10 mars 2026
On n’a pas besoin des autres parce qu’ils sont bons, on en a besoin parce qu’on est fait comme ça.
La zone de merde est totalement inondée. Tout le boulot entrepris par Breitbart et perpétué par Bannon aura fini par payer. Ce qui est désolant c’est que ce succès est structurel, il n’est pas associé à une période ou à une mode. Cette méthode de désinformation de masse est désormais copiée, intégrée, banalisée. Elle a comme une IA dotée de l’AGI sa propre autonomie.
Celui qui contrôle l’infrastructure informationnelle de demain contrôle quelque chose de plus profond que n’importe quel État. L’AGI entre leurs mains ne serait pas neutre — ce serait de la désinformation structurelle avec une puissance de calcul et de persuasion sans précédent. Plus besoin de mettre les mains dans la merde, il n’y aurait plus de frontière entre la main et la merde.
Hier soir je suis revenu avec un tank dans la bouche. Je faillis pleurer en conduisant. J’essayais d’articuler et la façon dont je butais sur les "f" et les "s" était poignante. Sur l’autoroute je m’entraînais à réciter de vieux trucs qui me restaient en mémoire — des vers avec de nombreuses sifflantes — et ça me déprimait ou ça me flanquait le fou-rire, je ne sais plus. À moins de quelques séances coûteuses d’orthophonie il me faudrait tirer un trait sur mes ambitions de podcasteur.

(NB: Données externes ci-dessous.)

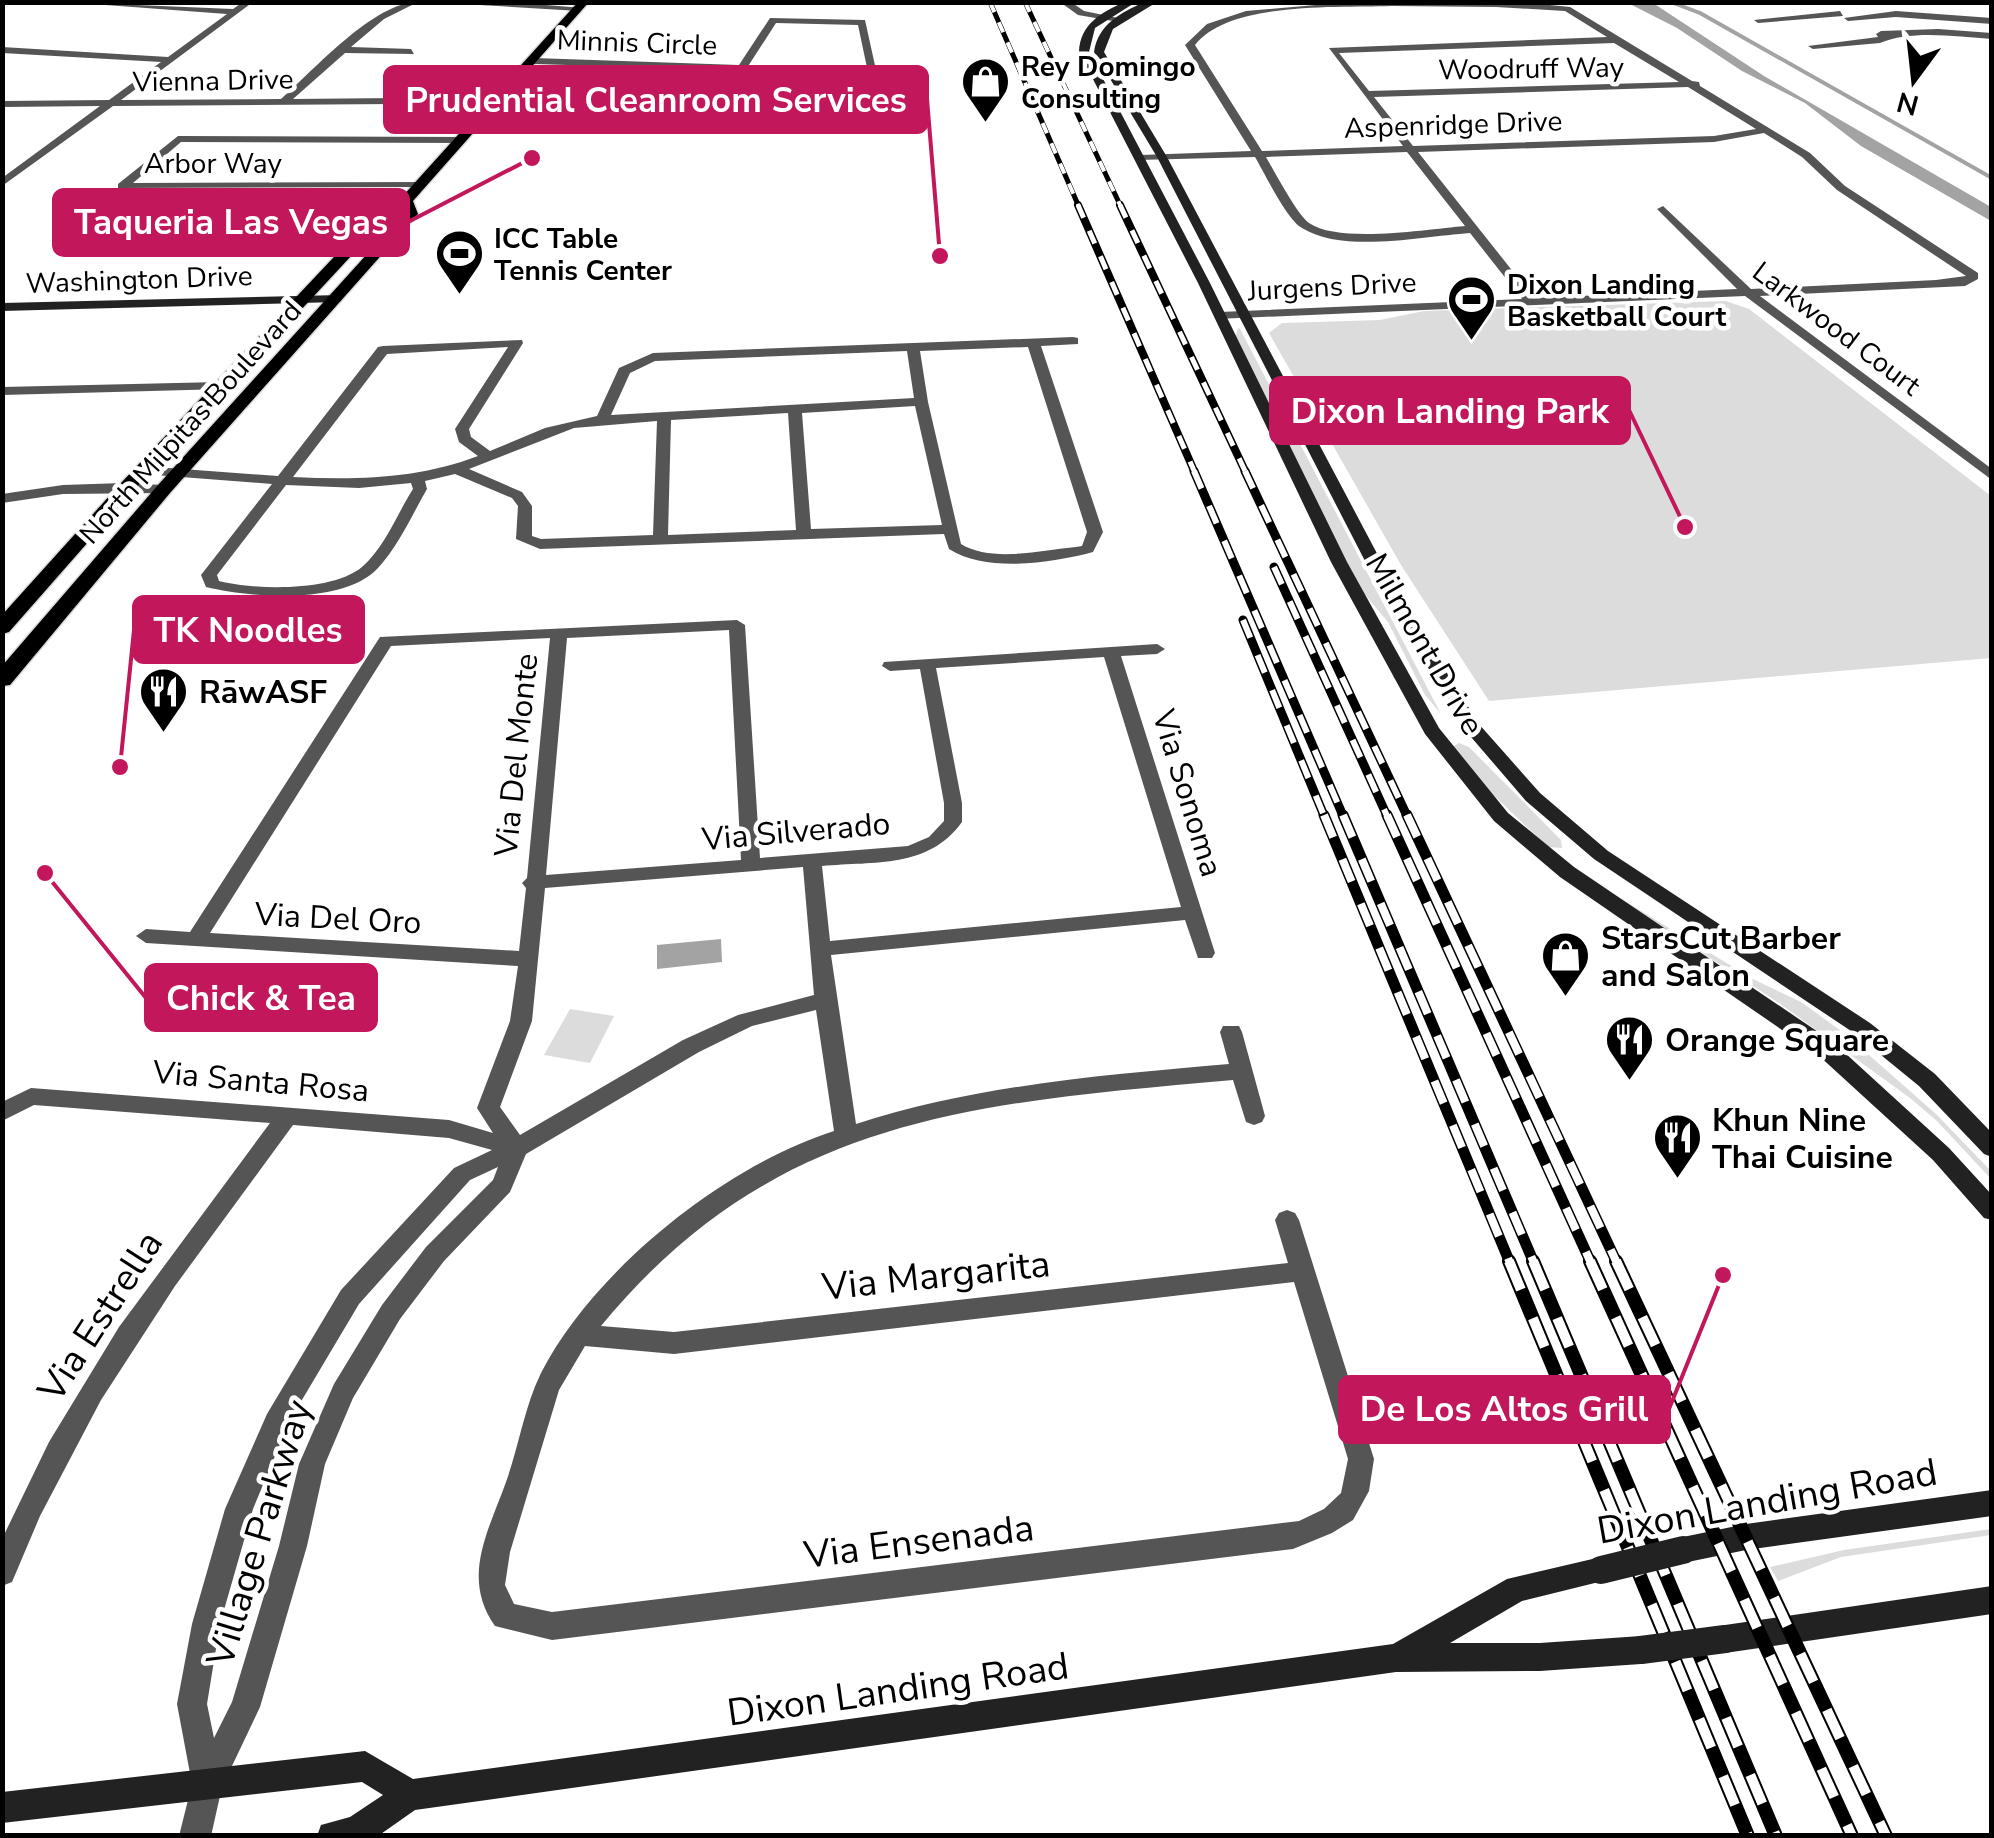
<svg xmlns="http://www.w3.org/2000/svg" width="1994" height="1838" viewBox="0 0 1994 1838" font-family="'Nunito Sans',sans-serif">
<rect width="100%" height="100%" fill="#fff"/>
<g fill="#dcdcdc">
<path d="M1726,301L1749,309L1991,496V658L1489,701L1401,565L1269,333L1282,323L1380,320L1424,311Z"/>
<path d="M1238,328L1240,329L1441,714L1425,695L1388,622L1356,584L1235,338Z"/>
<path d="M1459,743L1469,747L1561,840L1562,848L1548,847L1484,786L1452,747Z"/>
<path d="M1595,883L1753,979L1801,1002L1844,1033L1936,1114L1991,1171V1179L1937,1121L1910,1098L1779,1003Z"/>
<path d="M570,1009L614,1016L590,1063L544,1055Z"/>
<path d="M1991,1529V1535L1841,1557L1778,1581L1770,1567L1844,1550Z"/>
</g>
<g fill="#a3a3a3">
<path d="M1628,3L1656,5L1764,76L1991,207V221L1861,146L1805,103L1742,71L1677,28Z"/>
<path d="M721,939L722,962L657,969V945Z"/>
</g>
<g fill="none" stroke-linecap="round" stroke-linejoin="round">
<path stroke="#a3a3a3" stroke-width="4" d="M1671,2L1700,13L1992,178"/>
<defs>
<path id="primary" d="M578,2H589L413,201L418,214L170,493L10,685L2,686V666L158,485L406,211L403,207L391,213L133,491L9,632L2,634V615L121,483L381,207L401,198Z"/>
</defs>
<use href="#primary" stroke="#dbdbdb" stroke-width="3"/>
<g fill="#555" fill-rule="evenodd">
<path d="M65,2L233,9L243,2H253L121,100L281,99C314,70 374,2 418,2L384,19L351,47L411,49L414,54L345,53L293,99L396,98L423,94L428,97L396,104L113,106L2,186V178L100,106L2,107V101L109,100L161,62L2,53V47L168,57L227,14Z"/>
<path d="M429,2H509L583,8L579,11Z"/>
<path d="M1060,2H1071L1084,11L1123,19L1119,22L1078,15Z"/>
<path d="M1518,2L1570,7L1692,81L1699,82L1700,86L1810,153L1845,186L1978,273V279L1965,286L1760,296L1992,469V480L1745,296L1216,319L1214,316L1220,312L1522,299L1470,233C1424,236 1343,254 1302,228C1287,220 1265,174 1255,157L1137,160V156L1141,155L1251,151L1185,45L1207,24L1246,11L1350,2ZM1391,6L1496,7L1565,11L1607,37L1329,48L1403,146L1262,151L1195,45C1229,1 1338,8 1391,6ZM1614,43L1679,82L1369,91L1339,53ZM1688,87L1756,129L1714,136L1413,146L1374,97ZM1764,133L1802,157L1837,190L1966,276L1936,280L1751,289L1663,206L1657,209L1737,289L1534,298L1418,152L1714,142ZM1407,152L1465,226C1429,229 1339,244 1309,223C1298,216 1274,171 1266,157Z"/>
<path d="M1840,11L1843,16L1758,23L1754,20Z"/>
<path d="M1896,11L1992,18V24L1896,17L1848,21L1844,18Z"/>
<path d="M770,18L865,20L887,120L707,125L702,122L736,70L534,64L529,61L534,58L739,65ZM776,23L858,25L877,115L714,119Z"/>
<path d="M1938,29L1992,33V39C1954,36 1910,30 1880,43L1813,49L1808,46L1878,37L1876,34L1881,31Z"/>
<path d="M178,136L462,137L467,140L462,143L181,142L133,183L425,182V186L421,187L118,188V184Z"/>
<path d="M1073,337L1078,338V344L1041,346L1103,532L1093,552C1052,563 987,573 949,549L944,534L540,549L516,539L518,506L512,498L455,474L425,481L427,489C412,515 399,545 378,568C344,605 251,598 206,587L201,575L272,484L142,474L135,470L142,466L278,476L378,347L383,346L522,340L523,343L469,429L471,437L490,451L545,428L597,416L619,368L653,353ZM508,347L455,429L459,442L478,456C418,479 357,480 293,477L387,354ZM1028,347L1087,532L1082,546L1076,547C1042,550 992,563 961,544L928,402L920,351ZM907,351L914,398L611,415L630,373L655,361ZM915,406L942,525L811,529L802,413ZM788,413L796,530L668,535L671,420ZM657,421L653,535L541,539L532,536V506L522,492L469,469L574,428ZM411,483L413,489C397,514 385,547 362,567C332,592 255,590 219,581L217,575L286,485L359,488Z"/>
<path d="M220,382L227,386L225,389L2,395V387Z"/>
<path d="M123,483L164,485L171,489L164,493L63,494L2,503V494L63,485Z"/>
<path d="M737,620L745,625L760,858L908,846L929,837L944,821V803L920,669L890,671L882,666L884,662L1157,644L1165,649L1157,654L1121,656L1215,953L1212,958H1198L1185,920L831,955L856,1124C977,1085 1103,1075 1229,1064L1220,1032L1223,1026H1239L1242,1032L1265,1116L1262,1122L1254,1125L1246,1122L1233,1080C979,1103 775,1114 601,1326L674,1332L1288,1263L1275,1220L1279,1213L1287,1210L1295,1213L1299,1220L1374,1459L1369,1491L1353,1520L1332,1533L1293,1549L552,1640L495,1626C461,1578 488,1532 506,1482C519,1446 524,1408 541,1373C593,1271 724,1166 834,1131L816,1010L752,1026L699,1052L526,1154L510,1192L444,1261L400,1319L353,1398L325,1464L307,1546L260,1707L222,1787L211,1836H179L192,1784L177,1704L192,1624L225,1509L267,1414L341,1290L454,1168L492,1150L449,1138L293,1125L175,1286L101,1400L40,1516L12,1582L2,1586V1539L49,1442L119,1327L270,1123L34,1105L2,1121V1102L31,1088L449,1120L493,1133L477,1108L510,1021L518,966L146,943L136,936L146,929L190,932L380,637ZM729,630L741,860L546,875L567,638ZM550,638L527,878L522,883L526,888L519,951L210,933L391,646ZM1104,657L1181,907L830,941L822,866C875,861 928,869 962,822V803L936,668ZM803,867L814,995L738,1015L683,1040L520,1135L500,1107L532,1021L545,888ZM498,1167L493,1180L426,1247L382,1305L334,1384L299,1464L279,1546L232,1702L214,1738L207,1704L220,1624L253,1509L290,1420L359,1304L470,1180ZM1294,1282L1348,1459L1341,1493L1324,1509L1299,1521L552,1612L514,1604L505,1585L510,1552L559,1390L585,1346L674,1354Z"/>
</g>
<g fill="#222" fill-rule="evenodd">
<path d="M1124,2H1136L1095,28L1089,52L1210,283L1347,562L1439,728L1508,813L1574,867L1833,1042L1949,1148L1992,1195V1220L1984,1218L1933,1160L1817,1054L1560,877L1494,821L1425,734L1331,562L1198,283L1079,52C1080,24 1101,13 1124,2Z"/>
<path d="M1144,2H1157L1113,29L1104,52L1167,157L1381,561L1478,723L1540,793L1608,851L1870,1023L1935,1074L1992,1133V1157L1984,1154L1919,1086L1854,1033L1594,859L1526,801L1465,730L1365,561L1157,157L1094,52C1098,24 1121,13 1144,2Z"/>
<path d="M341,295V301L337,302L2,311V303Z"/>
<path d="M1992,1490V1516L1746,1550L1683,1563L1673,1559L1669,1550L1673,1541L1683,1537L1746,1524Z"/>
<path d="M1601,1557L1611,1561L1615,1570L1611,1579L1522,1601L1450,1643H1540L1641,1636L1651,1640L1656,1650L1651,1660L1641,1664L1540,1671L1396,1672L415,1810L378,1836H317L321,1825L350,1817L383,1795L362,1782L2,1823V1792L365,1751L413,1779L1393,1644L1507,1579Z"/>
<path d="M1992,1586V1614L1725,1653L1715,1649L1711,1639L1715,1629L1725,1625Z"/>
</g>
<use href="#primary" fill="#000" fill-rule="evenodd"/>
<defs>
<g id="rail-far4">
<path d="M990,2L1079,207"/>
<path d="M1025,2L1121,207"/>
</g>
<g id="rail-far3">
<path d="M1078,205L1195,473"/>
<path d="M1120,205L1246,473"/>
</g>
<g id="rail-far2">
<path d="M1194,471L1344,818"/>
<path d="M1245,471L1408,818"/>
<path d="M1274,567L1388,818"/>
<path d="M1243,620L1325,818"/>
</g>
<g id="rail-far1">
<path d="M1324,815L1510,1263"/>
<path d="M1343,815L1534,1263"/>
<path d="M1387,815L1591,1263"/>
<path d="M1407,815L1617,1263"/>
</g>
<g id="rail">
<path d="M1509,1261L1748,1836"/>
<path d="M1533,1261L1776,1836"/>
<path d="M1590,1261L1852,1836"/>
<path d="M1616,1261L1886,1836"/>
</g>
</defs>
<use href="#rail-far4" stroke="#000" stroke-width="5"/>
<use href="#rail-far3" stroke="#000" stroke-width="8"/>
<use href="#rail-far2" stroke="#000" stroke-width="9"/>
<use href="#rail-far1" stroke="#000" stroke-width="11"/>
<use href="#rail" stroke="#000" stroke-width="14"/>
<use href="#rail-far4" stroke="#fff" stroke-width="4" stroke-dasharray="11" stroke-linecap="butt"/>
<use href="#rail-far3" stroke="#fff" stroke-width="5" stroke-dasharray="14" stroke-linecap="butt"/>
<use href="#rail-far2" stroke="#fff" stroke-width="6" stroke-dasharray="19" stroke-linecap="butt"/>
<use href="#rail-far1" stroke="#fff" stroke-width="8" stroke-dasharray="24" stroke-linecap="butt"/>
<use href="#rail" stroke="#fff" stroke-width="10" stroke-dasharray="31" stroke-linecap="butt"/>
<g stroke="#222" stroke-width="28">
<path d="M1601,1570L1683,1550"/>
<path d="M1641,1650L1725,1639"/>
</g>
</g>
<defs>
<symbol id="shop-pin" viewBox="-11 -11 22 30"><path d="M0 17L-7.5 6A9.5 9.5 0 1 1 7.5 6Z" fill="#000" stroke="#fff"/><path d="M-5-2.5h2.3a2.7 3.5 0 0 1 5.4 0H5L5.5 6h-11ZM-1.5-2.5h3a1.5 2.3 0 0 0-3 0Z" fill="#fff"/></symbol>
<symbol id="stadium-pin" viewBox="-11 -11 22 30"><path d="M0 17L-7.5 6A9.5 9.5 0 1 1 7.5 6Z" fill="#000" stroke="#fff"/><path d="M0-5a6.5 5 0 1 0 0 10a6.5 5 0 1 0 0-10ZM-3.5-1.8h7v3.6h-7Z" fill="#fff"/></symbol>
<symbol id="restaurant-pin" viewBox="-11 -11 22 30"><path d="M0 17L-7.5 6A9.5 9.5 0 1 1 7.5 6Z" fill="#000" stroke="#fff"/><path d="M-5-6h1v4h1v-4h1v4h1v-4h1v5L-1.5 .5V6h-2V.5L-5-1ZM5-6V6H3V1.5H1.5Q1.5-4 5-6Z" fill="#fff"/></symbol>
</defs>
<g fill-rule="evenodd">
<use href="#shop-pin" x="958" y="54" width="55" height="75"/>
<use href="#stadium-pin" x="432" y="226" width="55" height="75"/>
<use href="#stadium-pin" x="1444" y="272" width="55" height="75"/>
<use href="#restaurant-pin" x="136" y="664" width="55" height="75"/>
<use href="#shop-pin" x="1538" y="928" width="55" height="75"/>
<use href="#restaurant-pin" x="1602" y="1012" width="55" height="75"/>
<use href="#restaurant-pin" x="1650" y="1110" width="55" height="75"/>
</g>
<g text-anchor="middle" stroke-width="9" stroke-linejoin="round" paint-order="stroke">
<g font-size="28" fill="#000" stroke="#fff">
<text transform="translate(637 42) rotate(2)" y="10">Minnis Circle</text>
<text transform="translate(1531 68) rotate(-1)" y="10">Woodruff Way</text>
<text transform="translate(213 80) rotate(-1)" y="10">Vienna Drive</text>
<text transform="translate(1453 124) rotate(-2)" y="10">Aspenridge Drive</text>
<text x="213" y="173">Arbor Way</text>
<text transform="translate(139 279) rotate(-2)" y="10">Washington Drive</text>
<text transform="translate(1332 286) rotate(-3)" y="10">Jurgens Drive</text>
<text transform="translate(1837 328) rotate(37)" y="10">Larkwood Court</text>
<text transform="translate(190 422) rotate(-48)" y="10">North Milpitas Boulevard</text>
</g>
<g font-size="28" font-weight="bold" fill="#000" stroke="#fff" text-anchor="start">
<text x="1021" y="76">Rey Domingo<tspan x="1021" dy="32">Consulting</tspan></text>
<text x="494" y="248">ICC Table<tspan x="494" dy="32">Tennis Center</tspan></text>
<text x="1507" y="294">Dixon Landing<tspan x="1507" dy="32">Basketball Court</tspan></text>
</g>
<g font-size="32" fill="#000" stroke="#fff">
<text transform="translate(1425 644) rotate(60)" y="11">Milmont Drive</text>
<text transform="translate(516 755) rotate(-84)" y="11">Via Del Monte</text>
<text transform="translate(1188 793) rotate(73)" y="11">Via Sonoma</text>
<text transform="translate(796 831) rotate(-5)" y="11">Via Silverado</text>
<text transform="translate(338 918) rotate(3)" y="11">Via Del Oro</text>
<text transform="translate(261 1081) rotate(5)" y="11">Via Santa Rosa</text>
</g>
<g font-size="32" font-weight="bold" fill="#000" stroke="#fff" text-anchor="start">
<text x="199" y="703">RāwASF</text>
<text x="1601" y="949">StarsCut Barber<tspan x="1601" dy="37">and Salon</tspan></text>
<text x="1665" y="1051">Orange Square</text>
<text x="1712" y="1131">Khun Nine<tspan x="1712" dy="37">Thai Cuisine</tspan></text>
</g>
<g font-size="38" fill="#000" stroke="#fff">
<text transform="translate(936 1275) rotate(-6)" y="13">Via Margarita</text>
<text transform="translate(100 1316) rotate(-57)" y="13">Via Estrella</text>
<text transform="translate(1767 1501) rotate(-10)" y="13">Dixon Landing Road</text>
<text transform="translate(259 1533) rotate(-73)" y="13">Village Parkway</text>
<text transform="translate(919 1541) rotate(-7)" y="13">Via Ensenada</text>
<text transform="translate(898 1689) rotate(-8)" y="13">Dixon Landing Road</text>
</g>
</g>
<path fill="none" stroke="#c2185b" stroke-width="4" d="M940 256L927 99M532 158L408 222M1685 527L1629 410M120 767L134 630M45 873L146 998M1723 1275L1669 1409"/>
<g fill="#c2185b" stroke="#fff" stroke-width="4">
<circle cx="940" cy="256" r="10"/>
<circle cx="532" cy="158" r="10"/>
<circle cx="1685" cy="527" r="10"/>
<circle cx="120" cy="767" r="10"/>
<circle cx="45" cy="873" r="10"/>
<circle cx="1723" cy="1275" r="10"/>
</g>
<g fill="#c2185b" stroke="#c2185b" stroke-width="4">
<rect x="385" y="67" width="542" height="65" rx="10"/>
<rect x="54" y="190" width="354" height="65" rx="10"/>
<rect x="1271" y="378" width="358" height="65" rx="10"/>
<rect x="134" y="597" width="229" height="65" rx="10"/>
<rect x="146" y="965" width="230" height="65" rx="10"/>
<rect x="1340" y="1377" width="329" height="65" rx="10"/>
</g>
<g font-size="35" text-anchor="middle" font-weight="bold" fill="#fff">
<text x="656" y="112">Prudential Cleanroom Services</text>
<text x="231" y="234">Taqueria Las Vegas</text>
<text x="1450" y="423">Dixon Landing Park</text>
<text x="248" y="642">TK Noodles</text>
<text x="261" y="1010">Chick &amp; Tea</text>
<text x="1504" y="1421">De Los Altos Grill</text>
</g>
<rect width="1994" height="1838" fill="none" stroke="#000000" stroke-width="10"/>
<g transform="translate(1914 80) rotate(195)" stroke="#ffffff" stroke-width="8" paint-order="stroke">
<path d="M0-8L18 38L0 25L-18 38Z" fill="#000000"/>
<text y="-15" font-size="28" font-weight="bold" text-anchor="middle" fill="#000000">N</text>
</g>
</svg>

Par contre j’étais présentable, je pouvais désormais sourire de toutes mes fausses dents — et ça n’a pas loupé, j’ai revu les derniers moments que j’ai passés avec mon père. Je l’ai revu dans ce couloir obscur qui séparait sa chambre de l’entrée. Il était amaigri, et lorsqu’il ouvrait la bouche je voyais exactement les mêmes dents qu’il lui restait. Lorsqu’il était à la maison il ôtait son appareil, et sans doute aussi ses lunettes quand il n’était pas au lit pour lire. Il détestait que je vienne à l’improviste — par pudeur il ne voulait pas que je le voie dans sa plus volontaire vulnérabilité. Il s’était sans doute aussi éloigné de tout un monde à cause de ses difficultés visuelles et plus encore d’élocution. Lui le grand tribun, l’orateur condamné à zozoter et à se cogner dans les murs. Les chiens ne font pas chats.
En rentrant à la maison S. s’est empressée de venir voir avec un alors chargé d’espoir. J’ai souri comme je pouvais. Ça m’a rappelé un truc que m’avait confié R. lorsqu’il était mannequin pour la télé : exagérer le sourire, c’est la base.
J’ai publié deux chapitres dans roman noir et une note mais ce matin je me sens à sec. J’ai vaguement suivi la vidéo de F. sur l’atelier 09 mais je n’avais pas la tête à ça, comme je n’avais plus beaucoup d’élan pour la 07, la 08. Trop plein de soucis de toutes sortes qui, si je les observe froidement, sont pour la plupart de ma fabrication. Le fait d’être ainsi puni par ce dentier ne m’a pas échappé. Le toubib m’a tendu une pochette plastique avec une brosse à dent grossière et une boite spéciale pour ranger l’engin — mais il a oublié le tube de colle qu’il m’avait promis. Je m’en suis aperçu en vidant mes poches à la maison.
Le summum fut quand j’ai tenté d’avaler ma première cuillerée de chou-fleur au repas du soir. J’ai essayé par deux fois, la déglutition ne passait pas, j’ai dû m’y reprendre à plusieurs fois, puis j’ai fait une fausse route et je me suis mis à tousser.
S. avait l’air navrée et elle n’arrêtait pas de dire : allez, il faut que tu t’y habitues, que tu t’accroches. Je me suis senti d’abord honteux puis en colère, comme d’hab, et j’ai fini par laisser tomber le chou-fleur pour me servir un peu de fromage blanc. Puis j’ai retiré mes dents, je les ai mises dans leur boite, et j’ai pu absorber ainsi un peu de nourriture à peu près dignement.
Puis j’ai vu que c’était l’heure des informations et je n’ai pas eu le cœur de rester avec S. Je suis monté m’enfouir dans la lecture de L’assassin qui est en moi de Jim Thompson. À un certain moment, lorsque le narrateur évoque cette maison familiale dans laquelle il s’est forcé à rester, j’ai pensé que j’aurais pu écrire ce texte. C’était un moment étrange — l’impression de relire quelque chose écrit depuis très longtemps et oublié au fond d’un tiroir. Puis j’ai eu une dernière pensée pour tout ça et je me suis dit que c’était amplement mérité. J’ai éteint la lumière.